I don't know why people think Vulkan will run on OpenGL 1.1 hardware. Desktop wise, the only drivers for Vulkan
right now are Nvidia 6xx+, Intel 5th Gen+ (Broadwell and up), and AMD (I didn't realize they supported this large of a range of hardware) actually goes back to R7 200+, including a fair amount of APUs.
The one benefit that stands out to me if SFML were to use Vulkan is easier use of SFML in multithreaded applications (not just multithreaded drawing, loading of graphical resources on a different thread would be easier).
However, SFML wants to support older hardware and OSX. Apple does not support Vulkan. There is a Vulkan wrapper around Apple's Metal in development, but that's it (for now at least).
In addition, using Vulkan would incur a lot more work for SFML devs. For instance, a
hello triangle sample is almost 800 lines (it does include code for running on multiple OSs, but that's still a lot compared to OpenGL!).
Unless SFML's goals and ideals change (I doubt it, nor would ask for it), I don't think Vulkan-backed SFML will bring more pros than cons
right now. Maybe once Vulkan has matured a bit, and the drivers actually leave beta, it may be worth looking at again.

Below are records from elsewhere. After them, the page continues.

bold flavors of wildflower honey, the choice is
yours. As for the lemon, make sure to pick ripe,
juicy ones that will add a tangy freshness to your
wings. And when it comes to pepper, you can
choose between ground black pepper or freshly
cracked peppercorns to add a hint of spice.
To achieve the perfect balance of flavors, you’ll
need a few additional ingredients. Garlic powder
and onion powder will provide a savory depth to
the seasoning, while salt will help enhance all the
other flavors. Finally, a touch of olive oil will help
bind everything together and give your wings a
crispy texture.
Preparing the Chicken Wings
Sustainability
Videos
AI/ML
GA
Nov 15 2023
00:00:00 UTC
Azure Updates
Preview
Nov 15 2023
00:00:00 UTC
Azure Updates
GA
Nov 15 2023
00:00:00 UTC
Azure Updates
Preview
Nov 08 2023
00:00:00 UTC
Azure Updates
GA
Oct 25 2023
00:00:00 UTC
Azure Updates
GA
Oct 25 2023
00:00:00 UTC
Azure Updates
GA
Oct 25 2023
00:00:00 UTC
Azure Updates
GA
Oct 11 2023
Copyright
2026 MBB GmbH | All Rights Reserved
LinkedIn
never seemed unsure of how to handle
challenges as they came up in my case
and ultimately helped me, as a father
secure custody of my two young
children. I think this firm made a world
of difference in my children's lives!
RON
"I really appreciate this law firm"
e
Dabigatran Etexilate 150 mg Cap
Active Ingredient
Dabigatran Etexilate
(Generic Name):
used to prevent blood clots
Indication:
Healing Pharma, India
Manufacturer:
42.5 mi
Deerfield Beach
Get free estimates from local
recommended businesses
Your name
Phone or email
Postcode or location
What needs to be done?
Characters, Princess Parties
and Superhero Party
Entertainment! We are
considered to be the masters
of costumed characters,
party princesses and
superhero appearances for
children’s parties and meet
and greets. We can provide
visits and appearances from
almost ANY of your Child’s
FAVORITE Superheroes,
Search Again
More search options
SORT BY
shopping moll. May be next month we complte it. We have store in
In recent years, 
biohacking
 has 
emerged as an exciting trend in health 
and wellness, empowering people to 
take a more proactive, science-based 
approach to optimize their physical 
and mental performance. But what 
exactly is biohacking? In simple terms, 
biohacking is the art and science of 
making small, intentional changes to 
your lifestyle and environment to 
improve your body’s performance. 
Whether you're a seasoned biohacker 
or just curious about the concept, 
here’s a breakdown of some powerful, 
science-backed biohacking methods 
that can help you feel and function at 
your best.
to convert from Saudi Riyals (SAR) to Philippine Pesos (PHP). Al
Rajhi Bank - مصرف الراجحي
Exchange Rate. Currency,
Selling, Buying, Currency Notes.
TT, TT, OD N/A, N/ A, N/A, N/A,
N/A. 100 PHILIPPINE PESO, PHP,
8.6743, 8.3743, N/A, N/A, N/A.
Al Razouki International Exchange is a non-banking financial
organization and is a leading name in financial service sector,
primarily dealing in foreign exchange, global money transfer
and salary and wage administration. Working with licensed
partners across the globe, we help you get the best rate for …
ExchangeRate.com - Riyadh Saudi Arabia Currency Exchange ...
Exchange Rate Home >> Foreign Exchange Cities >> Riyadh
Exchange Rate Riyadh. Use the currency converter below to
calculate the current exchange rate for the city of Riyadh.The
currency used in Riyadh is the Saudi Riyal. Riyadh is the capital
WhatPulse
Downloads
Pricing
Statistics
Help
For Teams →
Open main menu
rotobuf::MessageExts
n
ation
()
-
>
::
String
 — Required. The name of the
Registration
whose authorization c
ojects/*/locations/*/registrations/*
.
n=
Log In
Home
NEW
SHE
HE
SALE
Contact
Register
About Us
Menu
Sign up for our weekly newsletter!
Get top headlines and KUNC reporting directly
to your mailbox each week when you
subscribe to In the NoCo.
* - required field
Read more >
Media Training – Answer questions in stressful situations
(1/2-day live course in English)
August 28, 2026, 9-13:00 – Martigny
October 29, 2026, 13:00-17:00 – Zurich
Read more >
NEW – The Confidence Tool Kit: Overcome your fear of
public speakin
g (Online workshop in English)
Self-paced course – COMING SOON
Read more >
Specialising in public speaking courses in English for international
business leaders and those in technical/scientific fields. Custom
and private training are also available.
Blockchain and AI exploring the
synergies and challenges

Also, given that SFML tends to be used by newbies or those who want something that just simply works to get something working quickly, Vulkan doesn't bring much benefit there either.
Yes, Vulkan is a great thing, and very cool. I'm starting to play with it on the side. For SFML, I don't think it's a plausible option yet.
EDIT: I guess I just basically restated what has already been said. Oops.